Another thing that was abundantly clear after last week’s insurgence was the difference in the way black and white protestors are treated. Commentator after commentator – including Biden himself – pointed out the gulf between the violent, heavy-handed police response to the BLM protests – which were a protest, not an insurrection – and the tepid reaction to the armed, mostly white mob which descended on the Capitol. And it happened that when I turned to OH and said ‘We’re living through history’ we were watching a programme on BBC Scotland about that very topic. Scotland, Slavery and Statues dealt with the controversy over the Melville Monument in Edinburgh to one Henry Dundas. Dundas was an aristocrat who made a great deal of money from businesses using slave labour and who is placed atop the largest monument in the capital, a sort of Scottish Nelson’s column.

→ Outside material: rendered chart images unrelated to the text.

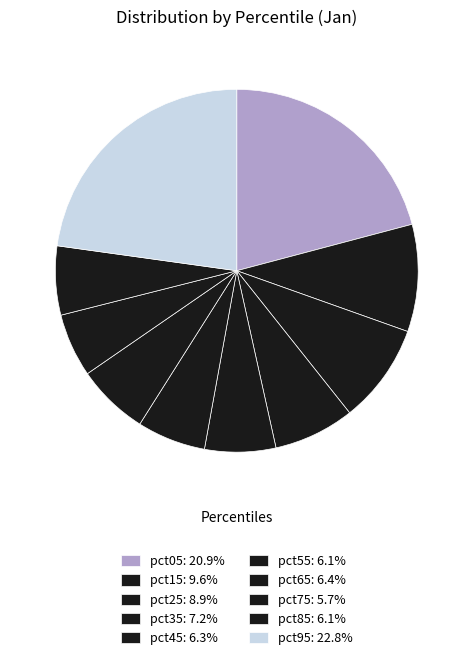

What portion of the pie excludes pct25?

91.1%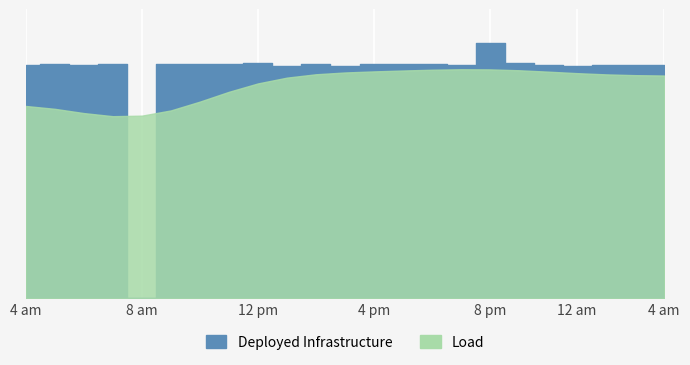

Reading left to right, what are all the values shown in this chart?

11.3	11.3	11.3	11.3	0.0	11.3	11.3	11.3	11.4	11.2	11.3	11.3	11.4	11.3	11.3	11.3	12.4	11.4	11.3	11.3	11.3	11.3	11.3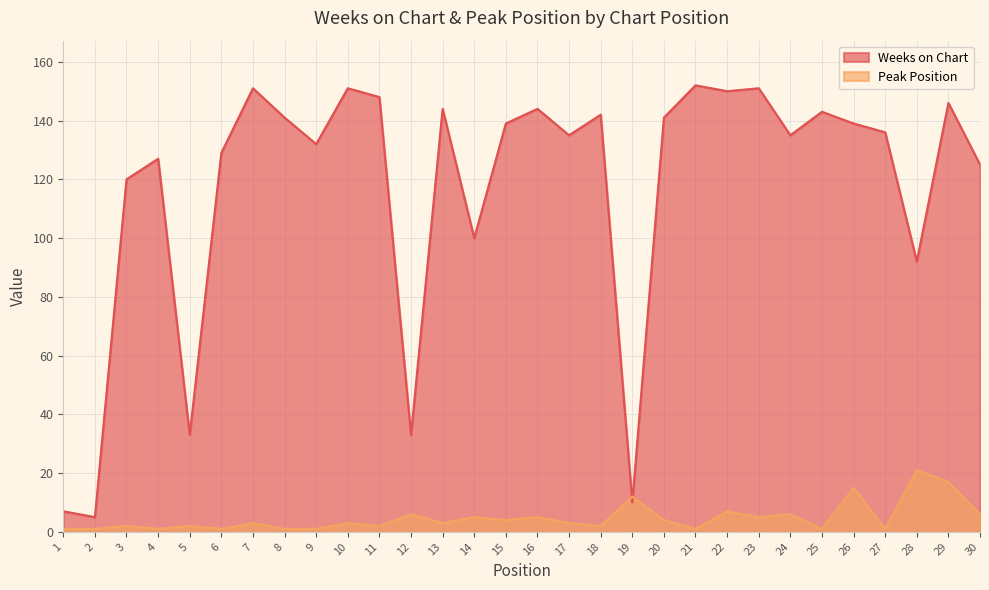

At 16, list the series in order from largest to smallest.

Weeks on Chart, Peak Position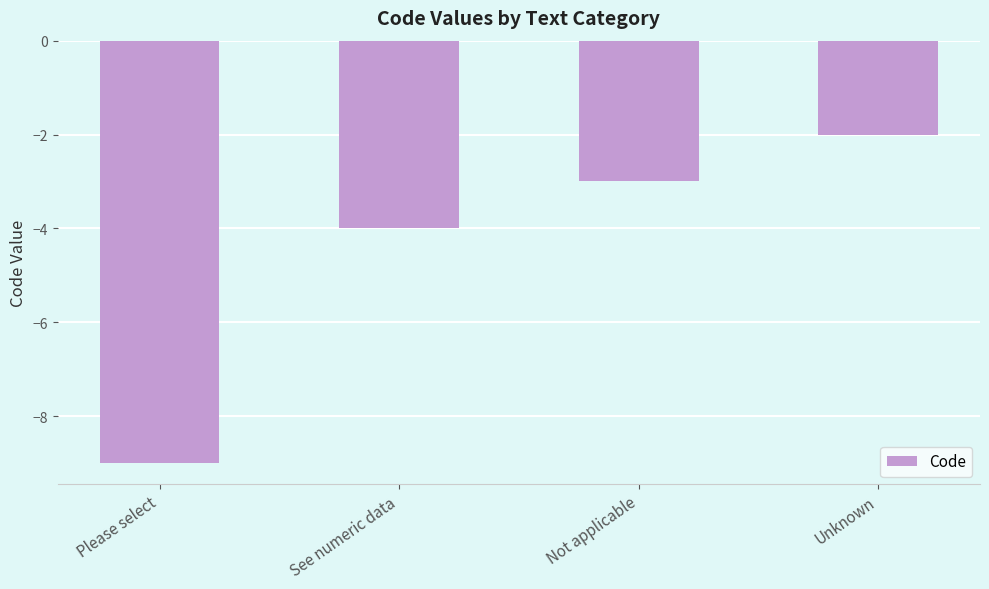

What is the label of the 2nd bar from the left?

See numeric data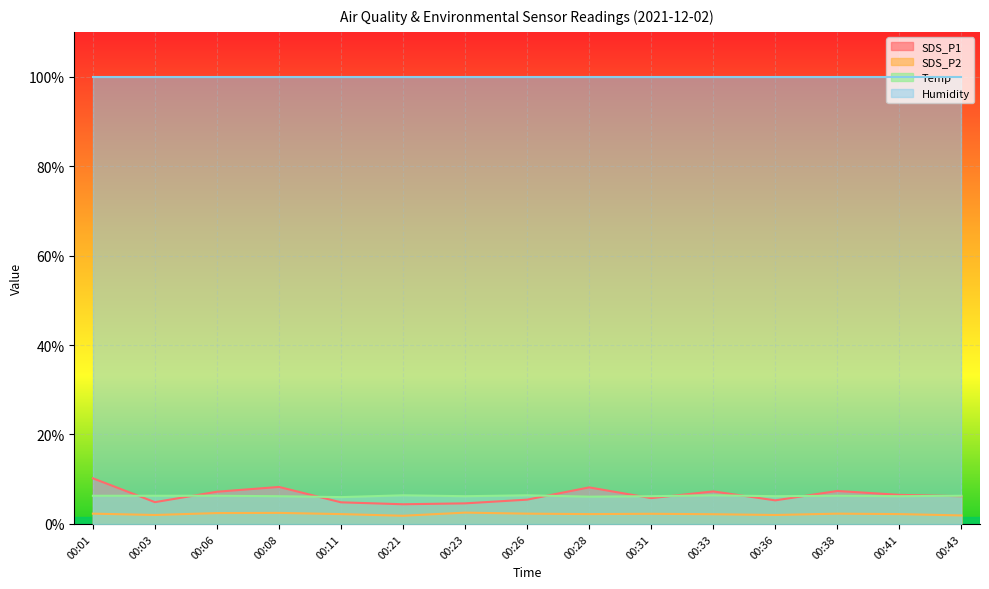

At which category does the chart reach its minimum across all series?

00:21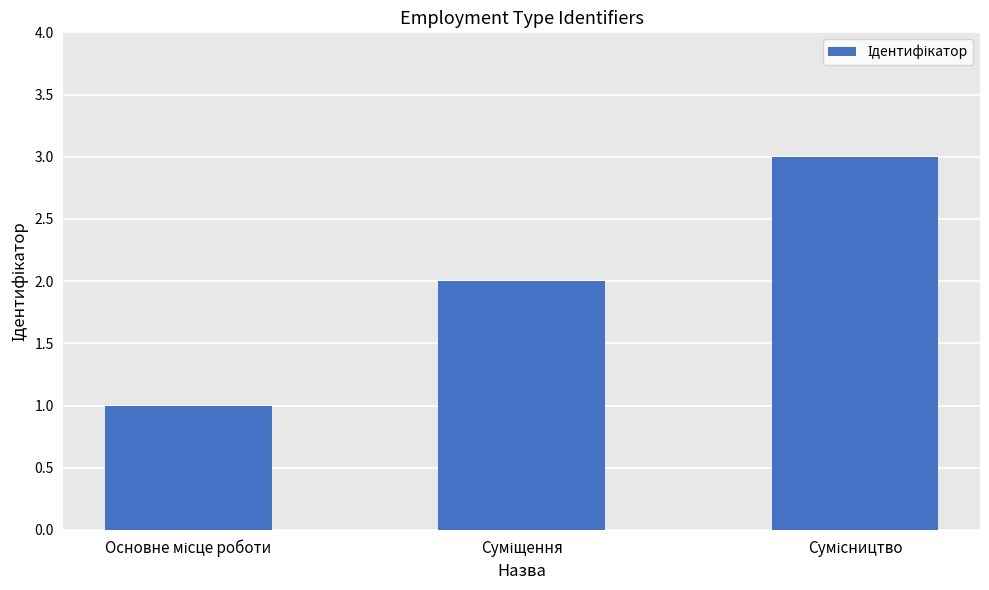

What is the sum of all values?

6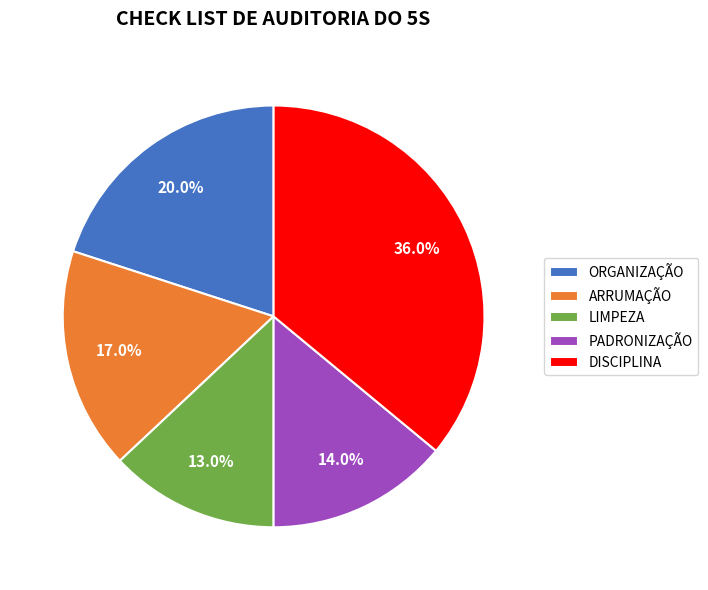

What percentage is the ORGANIZAÇÃO slice, to the nearest percent?

20%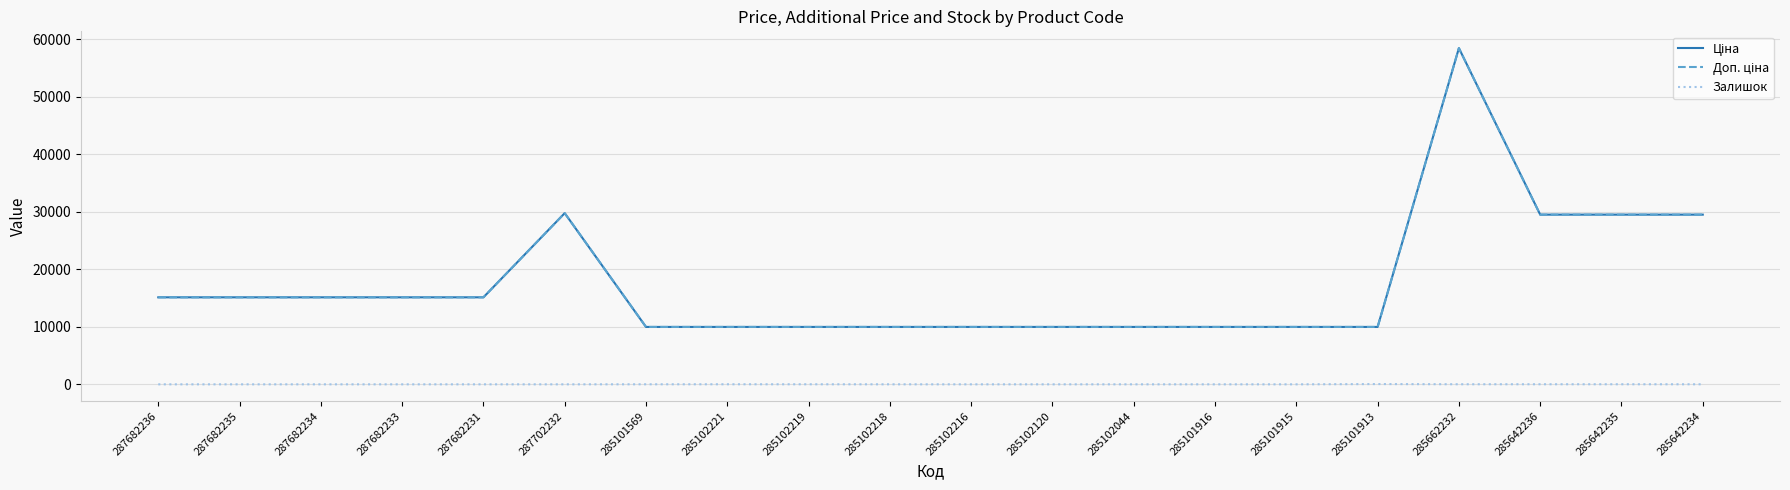

In Доп. ціна, how many points are higher than both neighbors (excluding endpoints)?

2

But nowhere on the plaque was his connection to slavery mentioned; neither was the clause he inserted into Wilberforce’s Anti-Slavery Bill which slowed the progress of abolition and arguably resulted in thousands more losing their liberty and lives. Campaigners had been trying for years to get the plaque changed but met with resistance from the council and from a campaign by the Dundas family maintaining that he was essentially a pragmatist and an abolitionist at heart, and that the clause he inserted saved the bill rather than undermining it. The programme interviewed campaigners and historians on both sides and the longer it went on the more complex the arguments became and the harder it seemed to get at the truth. Enter – or rather, exit – George Floyd (RIP) and the BLM movement. This was a turning-point: once the statue of Edward Colston had been toppled the Melville Monument looked to be next in the firing-line. Edinburgh Council did a complete volte-face, produced a new plaque mentioning Dundas’s part in the slave trade and despite the family’s protests, said that was the end of the story.
I may come back to this complex narrative in another post because arguments that history is being ‘altered’ (as though it were already perfect) need to be dealt with more substantially.
After all that we were in need of some comedy so finished the second series of the highly amusing Staged. I’ll probably come back to this at some point too.